6.1 Cheat-sheet — SQL + DGMGRL quick checks and decision tree
SQL quick checks
-- Role
                        SELECT database_role, open_mode FROM v$database;

                        -- Protection
                        SELECT protection_mode, protection_level FROM v$database;

                        -- Lag
                        SELECT name, value, unit FROM v$dataguard_stats
                        WHERE name IN ('transport lag','apply lag');

                        -- Transport
                        SELECT dest_id, status, error, transmit_mode
                        FROM v$archive_dest_status
                        ORDER BY dest_id;

                        -- Apply
                        SELECT process, status, thread#, sequence#
                        FROM v$managed_standby
                        ORDER BY process;
DGMGRL essentials
dgmgrl sys@PRIM

                        SHOW CONFIGURATION;
                        SHOW DATABASE PRIM;
                        SHOW DATABASE STBY;

                        VALIDATE DATABASE PRIM;
                        VALIDATE DATABASE STBY;

                        SWITCHOVER TO STBY;
                        FAILOVER TO STBY;

                        REINSTATE DATABASE PRIM;

                        EDIT DATABASE STBY SET STATE='APPLY-ON';
                        EDIT DATABASE STBY SET STATE='APPLY-OFF';
Decision tree (fast)
If transport lag is high:
                Check v$archive_dest_status.error
                Validate TNS/listener/firewall
                Check packet loss / latency

                If apply lag is high:
                Check standby IO/CPU
                Validate SRLs and real-time apply
                Look for gaps and MRP status

                If broker shows warnings:
                Run VALIDATE DATABASE
                Fix SRL/config drift
                Re-check lag and states
6.2 Broker Wizard — generate baseline DGMGRL script
Inputs
This wizard outputs a safe baseline.
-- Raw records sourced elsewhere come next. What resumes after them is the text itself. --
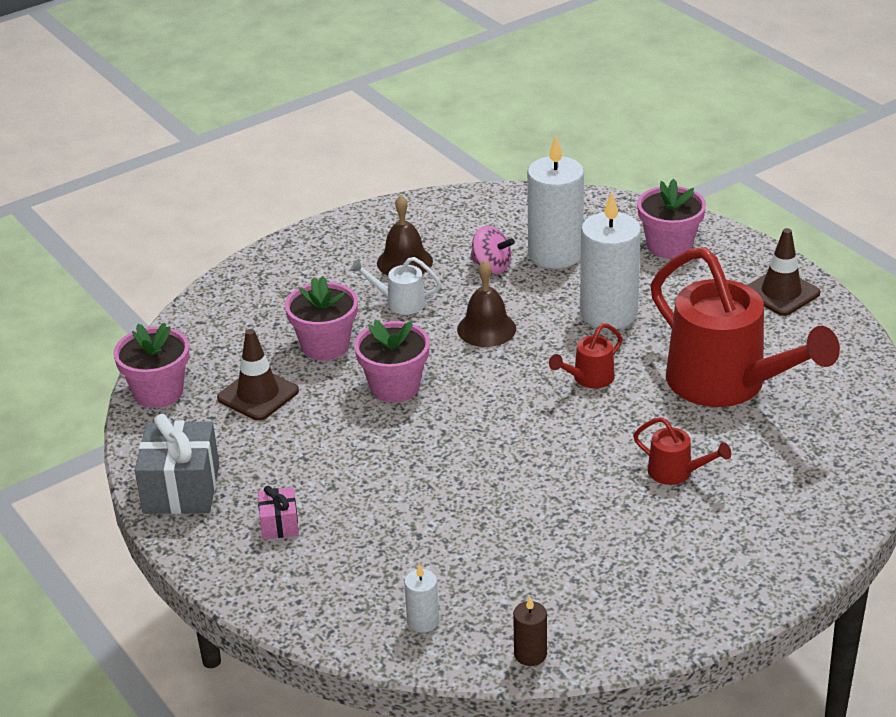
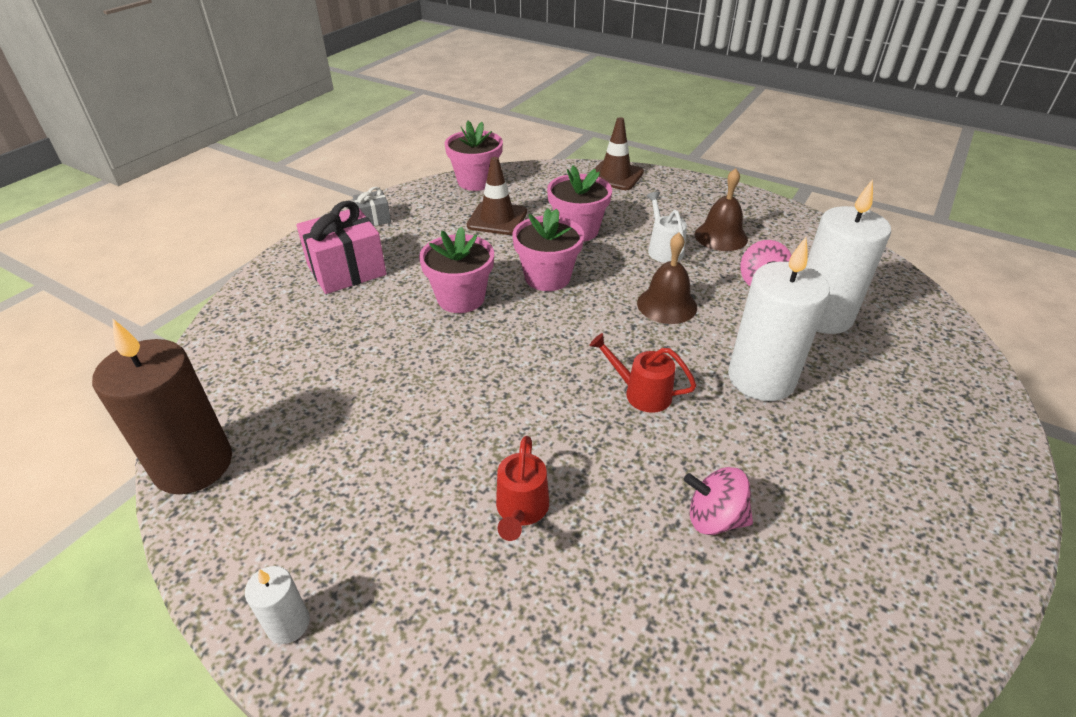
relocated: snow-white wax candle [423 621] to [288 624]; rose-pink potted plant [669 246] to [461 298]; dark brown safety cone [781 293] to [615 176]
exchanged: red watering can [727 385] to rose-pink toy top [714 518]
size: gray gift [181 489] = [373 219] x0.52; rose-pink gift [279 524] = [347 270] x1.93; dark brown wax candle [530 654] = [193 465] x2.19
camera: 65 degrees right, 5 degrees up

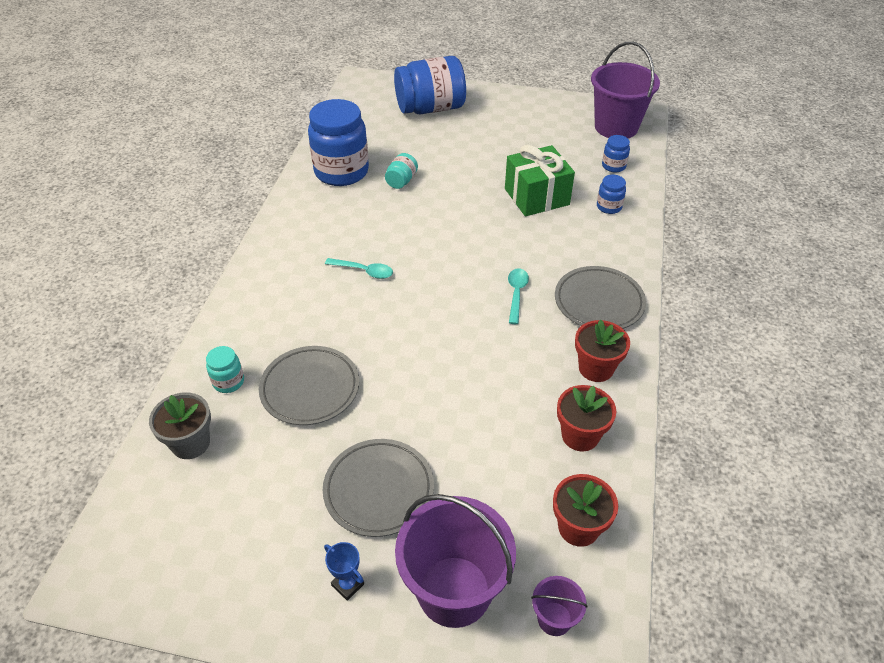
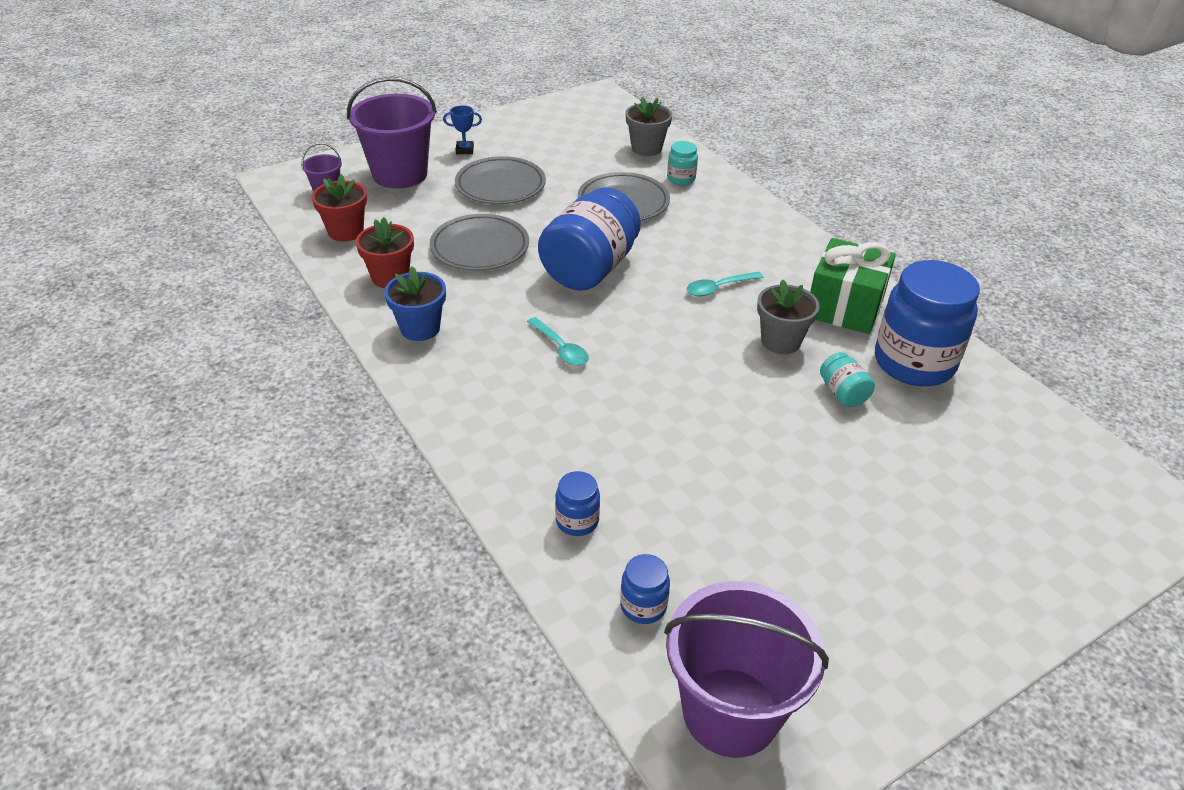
appeared: gray potted plant [780 341]
relocated: royal blue jam jar [430 108] to [589 269]; green gift [536 197] to [845 307]; gray dinner plate [599 302] to [480 247]
colour: red potted plant [596 368] to royal blue potted plant [420 328]
camera: 135 degrees right, 5 degrees down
You still must align protection mode and LOG_ARCHIVE_DEST parameters.
Generated script

Copy/paste into a terminal (DGMGRL). Adjust as needed.

Click "Generate" to produce the script.
6.3 Runbook complet — prechecks, execution, postchecks, rollback
Switchover runbook (template)
Pre-checks
  1. Confirm lag near zero (transport + apply)
  2. Confirm no gaps
  3. Confirm broker config healthy (if used)
  4. Confirm maintenance window approved and comms sent
  5. Prepare rollback plan (timeboxed)
Execution
  1. Drain app connections (or switch services)
  2. Broker switchover
  3. Validate new primary open mode and services
  4. Resume app traffic
Post-checks
-- Validate role and protection
                SELECT database_role, open_mode, protection_level FROM v$database;

                -- Validate lag
                SELECT name, value, unit FROM v$dataguard_stats
                WHERE name IN ('transport lag','apply lag');

                -- Broker health
                DGMGRL> SHOW CONFIGURATION;
Rollback concept
Rollback for a planned switchover is typically "switch back" if issues are detected within a short window. Make rollback criteria explicit (KPIs, error budget, max downtime).